A major scientific leap from Google’s sister company
Alphabet's DeepMind has developed an artificial intelligence system that can predict the structure that proteins will fold into.
The AlphaFold system can accurately determine a protein’s 3D shape from its amino-acid sequence, a huge scientific achievement that could have a profound effect on how we understand diseases and develop drugs.
“A very special moment"
Living cells are comprised of billions of different proteins, each of which has a complex 3D shape that defines what it does and how it works.
More than 200 million proteins have been discovered, and the number continues to rise. But we only know the exact shape of only a few hundred thousand.
Each protein is a string made up 20 amino acids, arranged in different orders. Their interactions with each other make the protein fold, with scientist Cyrus Levinthal estimating in 1969 that there were some 10^300 possible conformations for a typical protein.
A major goal of computational biologists has therefore been to work out how to predict a protein's shape just from looking at a string of amino acids.
Using brute force computing is essentially impossible, given the astronomical number of configurations, so scientists have increasingly looked to artificial intelligence as a way to achieve this goal.

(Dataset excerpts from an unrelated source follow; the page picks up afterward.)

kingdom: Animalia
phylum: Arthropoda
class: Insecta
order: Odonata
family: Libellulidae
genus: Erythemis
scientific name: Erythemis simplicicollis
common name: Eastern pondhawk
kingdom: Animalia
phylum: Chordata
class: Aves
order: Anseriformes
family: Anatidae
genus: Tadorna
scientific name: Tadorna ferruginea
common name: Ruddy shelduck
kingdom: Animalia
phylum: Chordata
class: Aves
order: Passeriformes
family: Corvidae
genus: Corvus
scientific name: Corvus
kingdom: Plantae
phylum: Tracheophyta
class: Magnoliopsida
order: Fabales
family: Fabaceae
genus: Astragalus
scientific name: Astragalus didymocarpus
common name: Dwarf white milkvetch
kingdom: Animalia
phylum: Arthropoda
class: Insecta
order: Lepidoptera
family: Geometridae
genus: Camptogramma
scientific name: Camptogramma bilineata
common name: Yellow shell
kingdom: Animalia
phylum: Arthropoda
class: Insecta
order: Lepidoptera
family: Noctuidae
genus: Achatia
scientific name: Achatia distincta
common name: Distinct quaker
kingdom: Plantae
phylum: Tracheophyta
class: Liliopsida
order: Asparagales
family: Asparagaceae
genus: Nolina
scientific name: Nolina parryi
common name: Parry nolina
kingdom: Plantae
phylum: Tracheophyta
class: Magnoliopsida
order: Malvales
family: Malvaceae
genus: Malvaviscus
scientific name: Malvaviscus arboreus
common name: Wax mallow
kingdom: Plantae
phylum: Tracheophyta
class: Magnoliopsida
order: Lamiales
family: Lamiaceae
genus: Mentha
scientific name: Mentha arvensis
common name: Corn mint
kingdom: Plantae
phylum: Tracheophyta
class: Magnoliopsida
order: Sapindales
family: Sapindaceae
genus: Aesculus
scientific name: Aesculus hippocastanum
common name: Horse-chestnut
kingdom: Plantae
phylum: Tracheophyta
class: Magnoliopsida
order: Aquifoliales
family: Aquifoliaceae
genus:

Enter AlphaFold. Trained on the sequences and structures of about ~170,000 proteins mapped out by the RCSB Protein Data Bank and other protein databases, it can accurately predict the shape of proteins simply from their sequence of amino acids. The system was trained on 128 TPUv3 cores for the duration of a "few weeks."
This month, AlphaFold defeated around 100 teams in a protein-structure prediction challenge called Critical Assessment for Structure Prediction (CASP), set up 25 years ago to encourage research in the field.
"We have been stuck on this one problem – how do proteins fold up – for nearly 50 years," CASP co-founder and chair Professor John Moult said.
"To see DeepMind produce a solution for this, having worked personally on this problem for so long and after so many stops and starts, wondering if we’d ever get there, is a very special moment."
CASP uses a metric called the Global Distance Test (GDT) which measures how accurate protein folding predictions are when compared to the correct position, out of a score of 100.
A score of 90 GDT has long been considered to be the benchmark to beat, as it is similar to what can be obtained from experimental lab methods (something which can take months or years, expensive equipment, and still fail). In the latest CASP assessment, AlphaFold achieved a median score of 92.4 GDT across all targets – an average error of about the width of an atom.
For the hardest protein targets, it had a median score of 87.0 GDT.
"This computational work represents a stunning advance on the protein-folding problem, a 50-year-old grand challenge in biology," said Nobel laureate and President of the Royal Society, Professor Venki Ramakrishnan.
"It has occurred decades before many people in the field would have predicted. It will be exciting to see the many ways in which it will fundamentally change biological research.”
The hope is that the breakthrough will allow scientists to understand how proteins work, making drug development easier, and potentially setting humanity on a path towards being able to develop enzymes that can eat plastic, or absorb carbon.
Significant work is still required, particularly on how proteins combine to form complexes, and how they react with RNA, DNA, and small molecules.
"AlphaFold is a once in a generation advance, predicting protein structures with incredible speed and precision," said Arthur Levinson, former CEO of Genentech and current CEO of Alphabet's Calico. "This leap forward demonstrates how computational methods are poised to transform research in biology and hold much promise for accelerating the drug discovery process.”
DeepMind plans to publish a paper detailing AlphaFold's achievement, but it was coy on whether it would release the algorithm itself.
“We’re right at the beginning of exploring how best to enable other groups to use our structure predictions,” the company said.